Give the contrapositive of the following proposition concerning an integer $p$:
["]If $p$ is odd and $p>3$ then $p+1$ and $p-1$ are not primes[."]
The answer is:
["]if $p+1$ or $p-1$ is a prime then $p$ is even or $p\le3$[."]
I'm talking about the switch between "and" to "or" in the sentences. The switch between "and" and "or" technically makes sense, but the negation in symbols of the second part of the original, (i.e. $p+1$ and $p-1$ are not primes) is:
["]if $\ \underbrace{p+1\textrm{ is a prime}}_{r}\ $ and $\ \underbrace{p-1\textrm{ is not a prime}}_{s}$[",]
then $\lnot\lnot r\land\lnot\lnot s$ which is the same as $r\land s$. I don't understand how that got to "p or r" when it is "p and r" in symbols, so why wouldn't it be ["]$p+1$ and $p-1$ is a prime[".]? They also said they were using De Morgan's law so I guess it might be that, but I don't know in what way they used it.
Symbolically, the original proposition was $$ (\mathit{odd}(p) \land p>3) \to (p+1\notin\mathbb P \land p-1\notin\mathbb P)$$ The contrapositive of this is $$ \neg(p+1\notin\mathbb P \land p-1\notin\mathbb P) \to \neg(\mathit{odd}(p) \land p>3)$$ Now we can use De Morgan's law to simplify each of the sides of the $\to$ separately.
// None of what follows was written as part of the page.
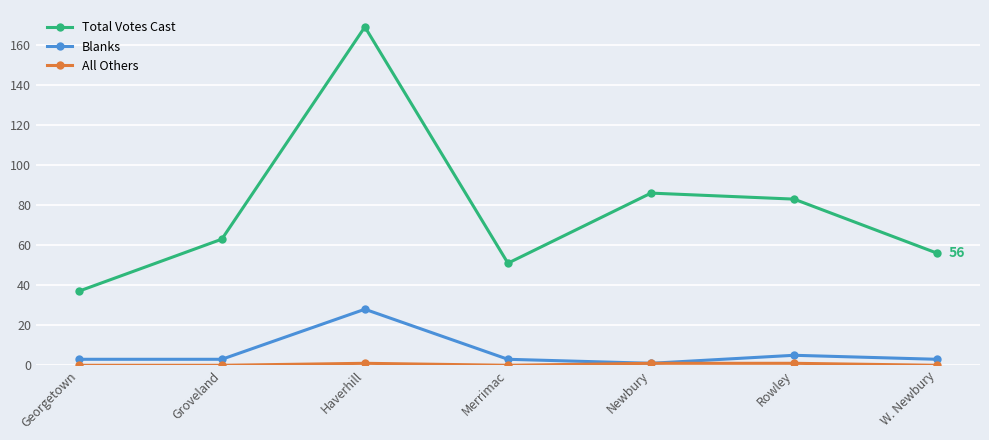

What is the highest value of the Total Votes Cast series?

169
First on the left: $$ (\neg(p+1\notin\mathbb P) \lor \neg(p-1\notin\mathbb P)) \to \neg(\mathit{odd}(p) \land p>3)$$ and then on the right: $$ (\neg(p+1\notin\mathbb P) \lor \neg(p-1\notin\mathbb P)) \to (\neg\mathit{odd}(p) \lor \neg(p>3))$$ Finally apply the negations to the atomic propositions one by one: $$ (p+1\in\mathbb P \lor p-1\in\mathbb P) \to (\mathit{even}(p) \lor p\le 3)$$